Wheels, tyres and bodywork: The car is very sensitive to suspension geometry, so check the tyres for uneven wear, as this is an early sign. They can potentially eat through tyres if it’s out of alignment. Wheels shouldn’t corrode or buckle so long as they haven’t been knocked. Bodywork is fine, but the thin paint picks up stone chips easily.
Suspension: Rear dampers can be problematic, although they’re not too expensive. The power steering motor can fail (around £600 to replace). Shock absorbers begin to leak due to rust, especially along a welded seam. Rear bump stops are a common failure as they were not fixed to the car very well at the factory.
Brakes: A new set of front discs and pads costs around £300 fitted. The rear brakes can hum when reversing, but it’s more of an inconvenience than a problem.
Transmission: No real issues with the gearbox other than the odd leak at joints. Small leaks shouldn’t be a worry, but check regularly. A stiff clutch points to a worn pressure plate. Clutches can wear quickly but should last 50,000 miles, even with sustained town use.
Interior: The seats are known to tear but aren’t too difficult to re-upholster. The electric window mechanisms are prone to failing but, again, it’s not going to break the bank to fix them. Check that the electric windows work and the headlights stay on when the indicators are on. The stereo can be problematic, too, switching itself on and draining the battery.
Engine: With regular servicing, the 100HP’s engine is relatively free of problems, but keep an eye on oil and coolant levels. Any tappet noises or rattling suggest the car has been running low on oil. Check all the levels and have a good look for any signs of leaks. Timing belts are best replaced every three years rather than the recommended five. Services come at 12,000-mile intervals.
Also worth knowing
Check the drainage holes at the bottom of the windscreen. If they get blocked with leaves, water will collect there and can cause the windscreen wiper motor to fail.
Also check the exhaust’s backbox, which is susceptible to rot. A full stainless steel exhaust is worth adding for around £600, saving you bills in the long run.
How much to spend
£1000-£1999: Early and high-mileage (in excess of 100,000 miles) cars and some badly kept examples with little history being sold privately. Buy with caution but bargains do exist.
£2000-£2999: More early cars but with lower mileages and in reasonable overall condition. Check engine and suspension components carefully, especially if buying privately. Cambelts should be done at this level, too.
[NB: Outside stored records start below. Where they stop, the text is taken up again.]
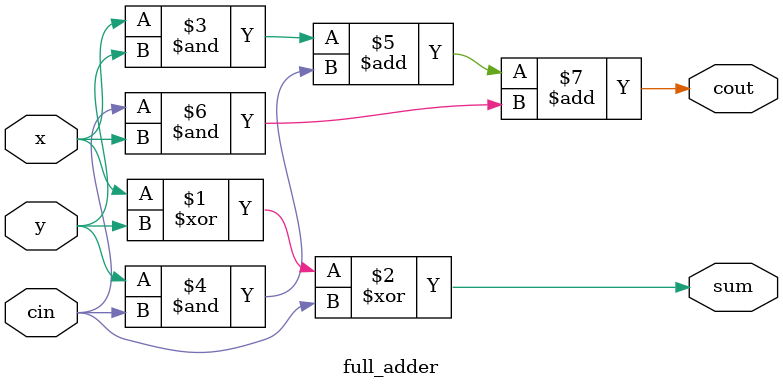
<source format=v>
module top_module (
    input [3:0] x,
    input [3:0] y, 
    output [4:0] sum);
    wire cout0,cout1,cout2;
    full_adder first(.x(x[0]),.y(y[0]),.cin(),.cout(cout0),.sum(sum[0]));
    full_adder second(.x(x[1]),.y(y[1]),.cin(cout0),.cout(cout1),.sum(sum[1]));
    full_adder third(.x(x[2]),.y(y[2]),.cin(cout1),.cout(cout2),.sum(sum[2]));
    full_adder fourth(.x(x[3]),.y(y[3]),.cin(cout2),.cout(sum[4]),.sum(sum[3]));
endmodule
module full_adder(input x,y,cin,output sum,cout);
    assign sum = x^y^cin;
    assign cout=(x&y)+(y&cin)+(cin&x);
endmodule

</source>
£3000 and above: Models in good to excellent condition with a partial or complete history and less than 100,000 miles on the clock, often sold by a knowledgeable dealer.
One we foundFiat Panda 1.4 16v 100HP, 2008, 52,000 miles, £3791: This one-owner-from-new 100HP has a well-below-average mileage, a full service history and a year’s MOT. Smart bodywork and unblemished alloys cover an interior that looks remarkably unused. Comes from a reputable dealer. Good price, too.